Instructions:
**a)** In the post about parallelizing a metagenome comparator program, what other name is given for cluster computing?
**b)** Continue the post about parallelizing a metagenome comparator program, picking up after its last sentence.

-- Document extract follows --

Recently, I’ve been faced with a problem where I feel my metagenome comparator program is running too slow. The main reason behind it is that it’s performing operations that occur multiple times in a loop. These operations involve different tasks such as: reading lines from text, creating objects, inserting those objects into a data structure, retrieving those objects from the data structure, and writing the data structures to disk (just to name a few). So it would be natural to suggest to someone in my position to parallelize it all, and that’s exactly what I want to do. However, I’ve never written any type of parallel applications, and thus, I need to do a little bit of learning and researching into parallel programming. (More of my ramblings after the Read More break)
What I Know
- Multi-threading is the implementation most people would go with when parallelizing their code. With our multi-core cpus, multi-threading becomes a very powerful idea for any program or application that utilizes it. Each thread spawned has access to the same information in memory and can synchronize their tasks efficiently and effectively. The programming overhead to manage threads does not seem to be too complicated with the ability to easily control which piece of data and information each thread accesses.
- Cluster computing is another method in parallel computing where multiple linked computers can achieve parallelism by splitting the work done to complete an entire task. This type is sometimes known as Beowulf computing. Most use a Message Passing Interface (MPI) to synchronize any communication needed between each node in the cluster.

-- Document extract concluded --
-- Records follows --

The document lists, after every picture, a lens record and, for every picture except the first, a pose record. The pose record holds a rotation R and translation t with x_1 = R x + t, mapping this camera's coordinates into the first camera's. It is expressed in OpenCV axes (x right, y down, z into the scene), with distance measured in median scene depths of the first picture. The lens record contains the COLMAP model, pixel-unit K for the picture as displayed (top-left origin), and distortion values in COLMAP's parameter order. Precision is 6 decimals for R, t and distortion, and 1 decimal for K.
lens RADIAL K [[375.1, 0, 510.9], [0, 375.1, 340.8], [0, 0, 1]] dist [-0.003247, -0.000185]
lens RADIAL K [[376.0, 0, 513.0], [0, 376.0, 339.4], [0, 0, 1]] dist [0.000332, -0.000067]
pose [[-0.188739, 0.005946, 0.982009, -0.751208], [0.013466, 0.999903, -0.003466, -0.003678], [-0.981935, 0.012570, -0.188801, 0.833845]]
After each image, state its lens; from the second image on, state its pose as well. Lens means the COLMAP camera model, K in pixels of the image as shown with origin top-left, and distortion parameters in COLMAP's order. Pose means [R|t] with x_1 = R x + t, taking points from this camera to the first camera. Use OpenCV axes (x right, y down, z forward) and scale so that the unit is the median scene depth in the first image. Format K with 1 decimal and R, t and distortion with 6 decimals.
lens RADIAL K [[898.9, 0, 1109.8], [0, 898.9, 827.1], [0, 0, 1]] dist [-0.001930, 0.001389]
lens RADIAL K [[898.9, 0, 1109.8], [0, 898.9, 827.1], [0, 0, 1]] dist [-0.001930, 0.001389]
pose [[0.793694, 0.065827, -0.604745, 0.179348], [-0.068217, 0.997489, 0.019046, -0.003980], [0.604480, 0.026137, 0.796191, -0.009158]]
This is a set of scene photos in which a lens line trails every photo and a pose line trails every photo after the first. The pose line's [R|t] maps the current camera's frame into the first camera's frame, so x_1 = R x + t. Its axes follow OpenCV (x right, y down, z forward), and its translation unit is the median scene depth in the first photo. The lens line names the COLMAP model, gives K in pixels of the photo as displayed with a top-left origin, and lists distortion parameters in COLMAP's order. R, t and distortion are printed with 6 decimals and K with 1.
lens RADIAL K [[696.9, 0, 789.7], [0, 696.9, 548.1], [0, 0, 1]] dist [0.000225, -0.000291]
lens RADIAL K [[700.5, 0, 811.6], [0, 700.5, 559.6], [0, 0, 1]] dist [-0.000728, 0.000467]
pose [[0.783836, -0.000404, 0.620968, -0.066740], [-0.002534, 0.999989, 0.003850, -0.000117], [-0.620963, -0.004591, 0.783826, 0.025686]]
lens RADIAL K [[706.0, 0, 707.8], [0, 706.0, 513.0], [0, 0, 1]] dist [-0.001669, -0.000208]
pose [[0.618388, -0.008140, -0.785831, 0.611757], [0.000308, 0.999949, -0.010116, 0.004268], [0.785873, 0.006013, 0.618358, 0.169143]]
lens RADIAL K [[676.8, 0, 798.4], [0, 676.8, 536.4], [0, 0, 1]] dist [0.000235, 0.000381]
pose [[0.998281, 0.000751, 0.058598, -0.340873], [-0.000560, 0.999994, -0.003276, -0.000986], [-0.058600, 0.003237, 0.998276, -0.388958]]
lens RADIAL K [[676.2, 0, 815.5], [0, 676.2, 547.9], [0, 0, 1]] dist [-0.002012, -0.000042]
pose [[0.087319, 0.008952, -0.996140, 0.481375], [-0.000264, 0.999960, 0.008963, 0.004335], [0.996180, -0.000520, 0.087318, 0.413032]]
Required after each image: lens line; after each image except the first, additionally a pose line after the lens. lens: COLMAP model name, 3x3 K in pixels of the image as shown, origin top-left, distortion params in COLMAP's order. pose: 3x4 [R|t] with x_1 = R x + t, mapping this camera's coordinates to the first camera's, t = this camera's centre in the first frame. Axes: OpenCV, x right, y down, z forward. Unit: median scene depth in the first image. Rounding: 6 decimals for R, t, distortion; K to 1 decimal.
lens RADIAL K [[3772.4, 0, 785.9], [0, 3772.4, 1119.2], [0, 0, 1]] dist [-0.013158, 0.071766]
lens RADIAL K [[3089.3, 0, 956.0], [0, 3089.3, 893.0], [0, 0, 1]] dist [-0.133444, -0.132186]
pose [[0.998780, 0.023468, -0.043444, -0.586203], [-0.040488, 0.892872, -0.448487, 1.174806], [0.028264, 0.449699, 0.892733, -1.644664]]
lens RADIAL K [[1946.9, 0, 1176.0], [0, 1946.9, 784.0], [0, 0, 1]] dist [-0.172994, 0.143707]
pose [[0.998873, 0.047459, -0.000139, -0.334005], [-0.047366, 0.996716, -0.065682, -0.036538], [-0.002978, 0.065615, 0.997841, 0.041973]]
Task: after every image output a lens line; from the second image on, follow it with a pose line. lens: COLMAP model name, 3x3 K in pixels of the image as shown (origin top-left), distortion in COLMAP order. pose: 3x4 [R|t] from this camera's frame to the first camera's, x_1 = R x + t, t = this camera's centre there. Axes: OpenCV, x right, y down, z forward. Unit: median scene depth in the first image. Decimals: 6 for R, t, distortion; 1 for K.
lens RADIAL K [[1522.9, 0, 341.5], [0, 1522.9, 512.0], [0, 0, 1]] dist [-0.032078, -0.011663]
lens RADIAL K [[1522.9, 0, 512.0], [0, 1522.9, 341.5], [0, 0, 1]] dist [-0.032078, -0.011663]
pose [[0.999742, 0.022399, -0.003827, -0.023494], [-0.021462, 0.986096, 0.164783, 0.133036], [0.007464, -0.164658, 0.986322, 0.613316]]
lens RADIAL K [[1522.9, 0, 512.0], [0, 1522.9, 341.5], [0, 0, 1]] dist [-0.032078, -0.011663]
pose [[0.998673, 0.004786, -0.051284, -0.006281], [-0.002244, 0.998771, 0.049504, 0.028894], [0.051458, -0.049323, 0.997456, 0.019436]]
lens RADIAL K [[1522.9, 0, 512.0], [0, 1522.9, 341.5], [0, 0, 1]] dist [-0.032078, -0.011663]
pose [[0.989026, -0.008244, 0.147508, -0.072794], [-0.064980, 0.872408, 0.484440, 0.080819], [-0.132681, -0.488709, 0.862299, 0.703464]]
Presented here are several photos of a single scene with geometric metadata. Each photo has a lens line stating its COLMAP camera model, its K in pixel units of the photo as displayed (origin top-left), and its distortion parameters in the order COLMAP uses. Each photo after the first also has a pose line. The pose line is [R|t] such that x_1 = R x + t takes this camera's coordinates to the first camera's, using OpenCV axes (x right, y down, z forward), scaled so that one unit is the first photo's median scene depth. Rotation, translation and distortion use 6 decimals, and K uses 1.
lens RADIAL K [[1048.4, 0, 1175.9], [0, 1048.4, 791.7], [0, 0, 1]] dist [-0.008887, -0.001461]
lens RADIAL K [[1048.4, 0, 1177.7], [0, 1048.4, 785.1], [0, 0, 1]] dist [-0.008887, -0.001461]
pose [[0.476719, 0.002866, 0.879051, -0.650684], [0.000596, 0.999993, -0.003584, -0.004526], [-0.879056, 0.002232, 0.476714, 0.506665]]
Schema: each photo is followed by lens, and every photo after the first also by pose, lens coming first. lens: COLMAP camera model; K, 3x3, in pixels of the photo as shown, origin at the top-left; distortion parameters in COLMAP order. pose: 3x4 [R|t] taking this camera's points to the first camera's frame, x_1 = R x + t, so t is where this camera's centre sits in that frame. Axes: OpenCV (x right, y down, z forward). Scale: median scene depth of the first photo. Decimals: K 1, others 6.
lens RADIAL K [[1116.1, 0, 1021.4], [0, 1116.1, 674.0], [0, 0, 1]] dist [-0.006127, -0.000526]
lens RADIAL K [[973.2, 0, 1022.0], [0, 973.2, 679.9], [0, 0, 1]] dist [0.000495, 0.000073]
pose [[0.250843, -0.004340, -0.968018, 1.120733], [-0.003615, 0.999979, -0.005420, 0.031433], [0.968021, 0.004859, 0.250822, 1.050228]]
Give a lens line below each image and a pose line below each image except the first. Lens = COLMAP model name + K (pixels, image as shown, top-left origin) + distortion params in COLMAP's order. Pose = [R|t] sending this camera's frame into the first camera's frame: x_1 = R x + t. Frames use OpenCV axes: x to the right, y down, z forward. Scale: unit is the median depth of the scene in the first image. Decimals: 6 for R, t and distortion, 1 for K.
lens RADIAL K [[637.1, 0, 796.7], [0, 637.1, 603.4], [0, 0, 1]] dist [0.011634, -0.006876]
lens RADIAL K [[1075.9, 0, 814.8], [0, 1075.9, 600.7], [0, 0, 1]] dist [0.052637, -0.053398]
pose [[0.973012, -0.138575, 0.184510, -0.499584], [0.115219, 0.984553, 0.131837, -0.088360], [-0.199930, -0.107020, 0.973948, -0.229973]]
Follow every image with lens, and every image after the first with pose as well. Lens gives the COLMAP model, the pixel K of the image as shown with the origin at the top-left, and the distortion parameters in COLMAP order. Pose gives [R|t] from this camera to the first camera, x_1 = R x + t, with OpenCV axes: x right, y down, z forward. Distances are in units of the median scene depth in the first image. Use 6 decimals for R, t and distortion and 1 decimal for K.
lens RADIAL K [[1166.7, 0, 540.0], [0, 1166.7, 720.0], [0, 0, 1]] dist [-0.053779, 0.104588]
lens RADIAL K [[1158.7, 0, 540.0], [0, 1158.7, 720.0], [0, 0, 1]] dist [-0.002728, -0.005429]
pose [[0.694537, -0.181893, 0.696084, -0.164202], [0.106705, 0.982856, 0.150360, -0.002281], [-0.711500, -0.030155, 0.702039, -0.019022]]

-- Records concluded --

Answers in order:
**a)** Beowulf computing.

**b)**
What I Need
- The implementation that I choose will most likely depend on the hardware available. The lab has a 8-core process (Octopussy) and a cluster. I’ve been using Octopussy to develop my program and have run into a few problems with it already. The amount of memory I’m allowed to reserve for allocation for the Java Virtual Machine (JVM) is maxed at 2500MB. Although there is usually more than 3GB available, the JVM can only reserve a contiguous block of memory due to memory arithmetic when dealing with references and Java Heap space. So, memory is the main issue to consider because of the high amount of data and metagenome sequences being analyzed.
- The ease of implementation is another factor. Usually when programming for parallel computation, the program must be written with parallelization in mind. Of course, good abstraction and method usage ahead of time can make this switch much simpler, something I feel I did well enough for it not to be much of a problem. In this case, the amount of time to learn to use either multi-threading or cluster computing will define the ease of implementation.
- The entire program is written in Java so this will also play a major factor into which I choose. If there are too many hoops to jump through just to get this running on the cluster, then I’ll probably lean more in the multi-threading direction.
I am hoping to make a choice soon so I can get this rolling. I need to look into running jobs in our cluster and find out the peculiarities that come along with it. Multi-threading looks to be straightforward with only adjusting the necessary methods to accommodate the limited amount of memory available in Octopussy.